Gene Set Enrichment Analysis can be conducted on the Limma results using the 
`fgsea` package [@sergushichev_algorithm_2016]. Before running it, it is 
useful to consider whether Gene Set Enrichment Analysis is appropriate for
your specific data set, based on the number and types of genes represented in
your chip, and whether any of them were actually differentially expressed.
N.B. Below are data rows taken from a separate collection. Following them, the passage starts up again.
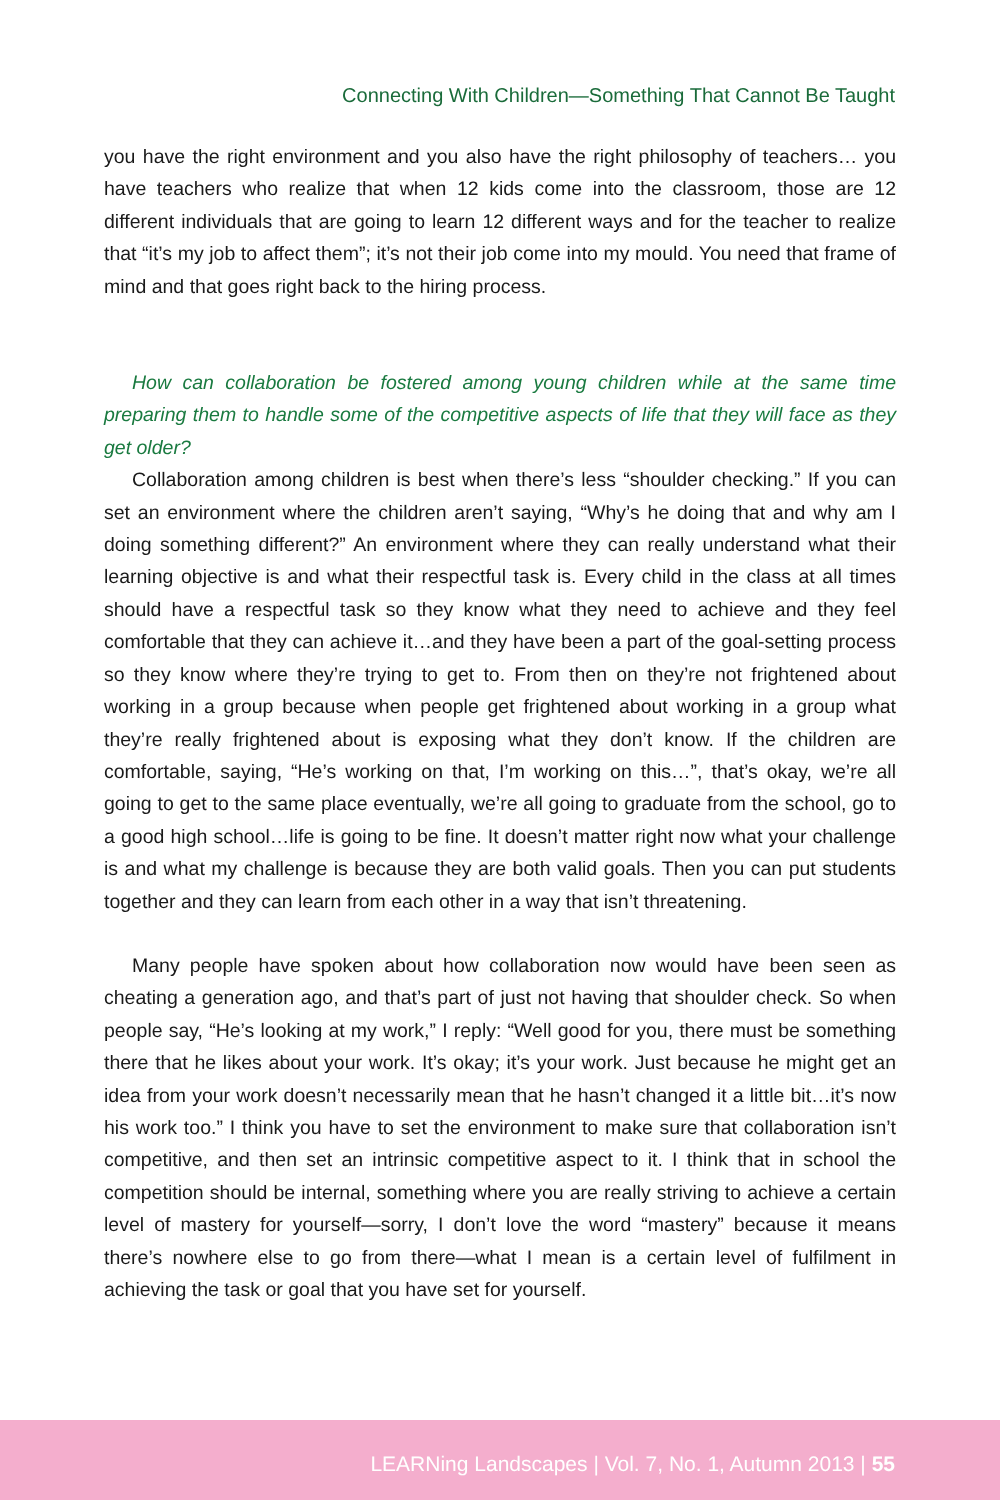Connecting With Children—Something That Cannot Be Taught
you have the right environment and you also have the right philosophy of teachers… you have teachers who realize that when 12 kids come into the classroom, those are 12 different individuals that are going to learn 12 different ways and for the teacher to realize that “it’s my job to affect them”; it’s not their job come into my mould. You need that frame of mind and that goes right back to the hiring process.
How can collaboration be fostered among young children while at the same time preparing them to handle some of the competitive aspects of life that they will face as they get older?
Collaboration among children is best when there’s less “shoulder checking.” If you can set an environment where the children aren’t saying, “Why’s he doing that and why am I doing something different?” An environment where they can really understand what their learning objective is and what their respectful task is. Every child in the class at all times should have a respectful task so they know what they need to achieve and they feel comfortable that they can achieve it…and they have been a part of the goal-setting process so they know where they’re trying to get to. From then on they’re not frightened about working in a group because when people get frightened about working in a group what they’re really frightened about is exposing what they don’t know. If the children are comfortable, saying, “He’s working on that, I’m working on this…”, that’s okay, we’re all going to get to the same place eventually, we’re all going to graduate from the school, go to a good high school…life is going to be fine. It doesn’t matter right now what your challenge is and what my challenge is because they are both valid goals. Then you can put students together and they can learn from each other in a way that isn’t threatening.
Many people have spoken about how collaboration now would have been seen as cheating a generation ago, and that’s part of just not having that shoulder check. So when people say, “He’s looking at my work,” I reply: “Well good for you, there must be something there that he likes about your work. It’s okay; it’s your work. Just because he might get an idea from your work doesn’t necessarily mean that he hasn’t changed it a little bit…it’s now his work too.” I think you have to set the environment to make sure that collaboration isn’t competitive, and then set an intrinsic competitive aspect to it. I think that in school the competition should be internal, something where you are really striving to achieve a certain level of mastery for yourself—sorry, I don’t love the word “mastery” because it means there’s nowhere else to go from there—what I mean is a certain level of fulfilment in achieving the task or goal that you have set for yourself.
LEARNing Landscapes | Vol. 7, No. 1, Autumn 2013 | 55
Gene set databases can be loaded as a list object (either directly or in an 
.rds file), or as a .gmt (MSigDB or similar) or .tab (CPDB) file. We have 
included a list of pathways from WikiPathways [@martens_wikipathways_2021].  

The `min.set` option is important, as pathways containing only a few genes 
present in your data set will probably not provide informative enrichment 
statistics. We will discard all gene sets where fewer than `min.set` genes from
that set are present in the analysis. You also have the option to rank genes by
'coefficients' (frequently, the log2FC) or the 't' statistics. `skip.first` 
will skip the first column of the limma design if TRUE (default).  Generally, 
this column is the Intercept of the regression, which is not useful for gene 
set analysis.

The `limmaToFGSEA` function will then conduct preranked analysis using `fgsea`
for each column in the Limma coefficients or t-statistic matrix (possibly 
skipping the first).  The output will be a list object containing the results
for each analysis.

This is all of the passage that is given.